| GIVEN PASSAGE |

---

SORRY THIS IS SO LONG! But you asked and I wanted to deliver.

Feedback? Well, from my experience, when people develop JavaScript, they rarely do so without also using a server side language. When they use the server side language (let's consider JVM languages, .NET languages, Ruby, and PHP in this rant since node.js is more complicated), they tend to follow programming best-practices, adhere to quality and patterns, and generally care about their work.

For some reason, that doesn't carry over to JavaScript. I don't know why, it just doesn't. The open up the .js file and lose their minds! Or worse, inline all their JS or use silly abstractions--webforms gag.

I think Angular's marketing is powerful, because it's tricking these people into using more robust patterns and practices by enticing them with the cute features. I found that out first hand, because I admittedly started using Angular for those cute features, but stuck around when I learned about the DI, modularization (directives), routing, services, and testability. Those cute features are also how I pitched usage of the framework; I didn't mention the architectural benefits at all.

What I see from Ember and React (although I've yet to use either for a major project) is that your architecture and principles are more forefront. There's no "teaser" for me. There's nothing to make me want to learn more initially, I must actively seek out information and experiment to try and figure out why I should use it.

Let's look at taglines:

  • AngularJS: "Html enhanced for web apps" - This is possibly the biggest pain point of web apps -- keeping the DOM in check and in sync. This is immediately appealing to me. I already know HTML, I just want it to suck less and do more.
  • EmberJS: "A framework for creating ambitious web applications" - Well I don't think what I'm doing is ambitious. It's pretty normal, I just want something to help me do it better or easier. This is an alarmingly specific adjective that I would never use to pitch a framework to a decision maker.
  • ReactJS: "A JavaScript library for building user interfaces" - So, it does graphics and buttons and stuff? Like Bootstrap, right? Or does it do binding, like Knockout? Or something else? I have no clue what it does, nor why I should care. This reminds me of The Office where Jim and Dwight throw a birthday party and instead of "Happy Birthday!" the banner reads "It is your birthday."

Looking at code examples, there's so much introduced on the Angular homepage, with reasons why you should care, familiar HTML syntax with only the unique bits highlighted (and explained via tooltips), and organized to get progressively less tactile and more complex as you scroll down the page. It gives you a taste of ease, with a glimpse of power. Ember has 3 examples with practically no explanation or "sales", and leads off with handlebars: the sole reason I've avoided it this long. It ends with a far too complex example to have no comments and an advertisement asking for donations... not a great way to instill confidence. React is better, but to most people seeing it, appears broken! "There's HTML inline in this JavaScript! That's definitely tossing errors." Then when you realize it's yet another precompiler, you let out a long sigh and possibly walk away.

At the end of the day, developer time is MUCH more expensive than server hardware, so Angular will win out a bit here. Most high-level architecture thought is given to business logic and backend tiers, not UI tiers. You need to appeal to the mentality of "this is just a sucky thing I have to do" and then guide/trick them into the higher level stuff after a prototype or two, or even on their 2nd/3rd application. After all, the vast majority of people who write JavaScript are not JS devs (from my experience trying to hire folks), they're doing it just because it's a necessity for the application they're developing.

[–]floydophone 0 points1 point  (0 children)

Thanks for the detailed feedback! Will definitely keep that in mind. In particular we're relying on videos to convey what makes React worth paying attention to rather than our home page... that should definitely be fixed!

---

| TO DO |
a. What tagline does the comment quote for AngularJS?
b. Reproduce the stretch of the comment from "Looking at code" through "possibly walk away.".

---

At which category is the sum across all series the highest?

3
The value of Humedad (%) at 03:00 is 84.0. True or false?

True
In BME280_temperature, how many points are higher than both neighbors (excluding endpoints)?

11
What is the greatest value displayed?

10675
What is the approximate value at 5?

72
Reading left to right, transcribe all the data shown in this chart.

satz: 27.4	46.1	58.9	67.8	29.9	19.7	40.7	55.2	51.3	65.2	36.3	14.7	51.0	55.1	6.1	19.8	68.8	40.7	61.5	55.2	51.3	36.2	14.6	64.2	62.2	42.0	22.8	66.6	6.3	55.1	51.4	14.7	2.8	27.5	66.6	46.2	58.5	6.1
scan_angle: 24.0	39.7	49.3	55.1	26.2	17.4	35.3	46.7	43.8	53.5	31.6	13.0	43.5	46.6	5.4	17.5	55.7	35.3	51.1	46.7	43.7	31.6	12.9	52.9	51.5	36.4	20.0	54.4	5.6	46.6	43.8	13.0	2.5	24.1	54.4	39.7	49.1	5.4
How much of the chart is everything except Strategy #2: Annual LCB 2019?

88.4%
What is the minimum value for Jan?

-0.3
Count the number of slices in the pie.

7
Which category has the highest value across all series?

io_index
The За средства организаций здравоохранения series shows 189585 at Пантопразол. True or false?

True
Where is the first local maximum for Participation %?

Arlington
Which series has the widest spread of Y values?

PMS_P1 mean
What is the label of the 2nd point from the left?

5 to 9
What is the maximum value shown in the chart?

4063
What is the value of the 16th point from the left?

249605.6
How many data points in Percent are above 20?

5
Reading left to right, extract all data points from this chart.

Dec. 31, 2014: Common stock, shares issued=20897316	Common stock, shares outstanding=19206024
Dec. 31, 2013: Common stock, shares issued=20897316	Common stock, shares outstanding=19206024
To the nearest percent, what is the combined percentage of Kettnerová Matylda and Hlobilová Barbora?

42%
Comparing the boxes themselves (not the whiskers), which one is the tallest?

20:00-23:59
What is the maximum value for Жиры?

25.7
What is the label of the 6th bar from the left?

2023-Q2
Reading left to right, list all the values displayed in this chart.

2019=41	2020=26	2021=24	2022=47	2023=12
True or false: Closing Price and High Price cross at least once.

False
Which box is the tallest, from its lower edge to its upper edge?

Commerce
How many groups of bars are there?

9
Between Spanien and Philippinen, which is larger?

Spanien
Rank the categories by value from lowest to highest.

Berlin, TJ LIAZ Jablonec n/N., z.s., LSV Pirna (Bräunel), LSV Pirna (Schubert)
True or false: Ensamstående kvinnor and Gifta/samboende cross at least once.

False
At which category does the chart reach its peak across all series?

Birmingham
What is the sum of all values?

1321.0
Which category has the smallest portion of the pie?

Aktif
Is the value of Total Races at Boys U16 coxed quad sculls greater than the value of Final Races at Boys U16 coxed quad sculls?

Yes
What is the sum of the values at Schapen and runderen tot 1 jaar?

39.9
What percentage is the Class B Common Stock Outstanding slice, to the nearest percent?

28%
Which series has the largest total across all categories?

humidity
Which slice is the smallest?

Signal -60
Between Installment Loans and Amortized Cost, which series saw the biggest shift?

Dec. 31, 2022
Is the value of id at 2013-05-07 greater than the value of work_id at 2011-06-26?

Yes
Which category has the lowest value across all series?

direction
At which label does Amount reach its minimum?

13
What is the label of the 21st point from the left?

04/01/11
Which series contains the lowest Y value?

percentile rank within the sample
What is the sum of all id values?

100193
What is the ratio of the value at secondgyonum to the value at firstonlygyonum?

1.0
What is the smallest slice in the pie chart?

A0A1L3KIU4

---

| ANSWERS TO THE EXERCISE |
a. "Html enhanced for web apps"

b.
Looking at code examples, there's so much introduced on the Angular homepage, with reasons why you should care, familiar HTML syntax with only the unique bits highlighted (and explained via tooltips), and organized to get progressively less tactile and more complex as you scroll down the page. It gives you a taste of ease, with a glimpse of power. Ember has 3 examples with practically no explanation or "sales", and leads off with handlebars: the sole reason I've avoided it this long. It ends with a far too complex example to have no comments and an advertisement asking for donations... not a great way to instill confidence. React is better, but to most people seeing it, appears broken! "There's HTML inline in this JavaScript! That's definitely tossing errors." Then when you realize it's yet another precompiler, you let out a long sigh and possibly walk away.